## Recorded information
__________________________________________________

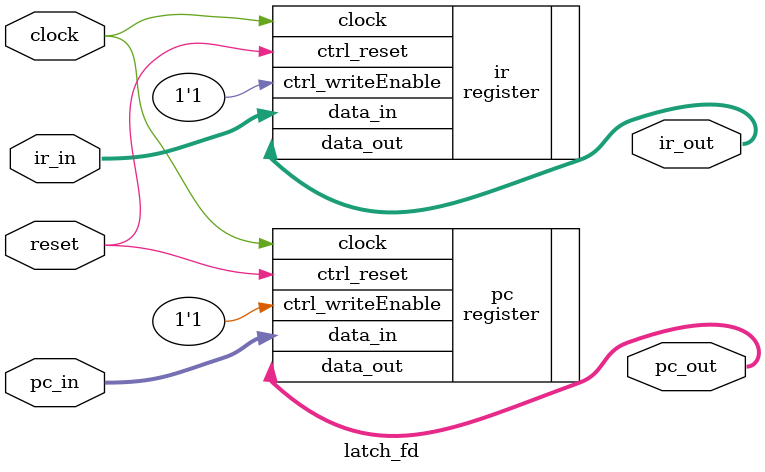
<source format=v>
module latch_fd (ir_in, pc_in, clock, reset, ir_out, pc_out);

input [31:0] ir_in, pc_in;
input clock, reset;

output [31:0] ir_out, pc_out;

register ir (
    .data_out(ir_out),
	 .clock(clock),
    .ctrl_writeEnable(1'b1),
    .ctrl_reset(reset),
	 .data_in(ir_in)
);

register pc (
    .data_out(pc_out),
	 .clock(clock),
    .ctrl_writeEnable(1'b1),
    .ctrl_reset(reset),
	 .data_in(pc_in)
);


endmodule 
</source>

__________________________________________________

## Aim of the task
The copy should match each line above exactly and contain no images.

## Exercise output
<source format=v>
module latch_fd (ir_in, pc_in, clock, reset, ir_out, pc_out);

input [31:0] ir_in, pc_in;
input clock, reset;

output [31:0] ir_out, pc_out;

register ir (
    .data_out(ir_out),
	 .clock(clock),
    .ctrl_writeEnable(1'b1),
    .ctrl_reset(reset),
	 .data_in(ir_in)
);

register pc (
    .data_out(pc_out),
	 .clock(clock),
    .ctrl_writeEnable(1'b1),
    .ctrl_reset(reset),
	 .data_in(pc_in)
);


endmodule 
</source>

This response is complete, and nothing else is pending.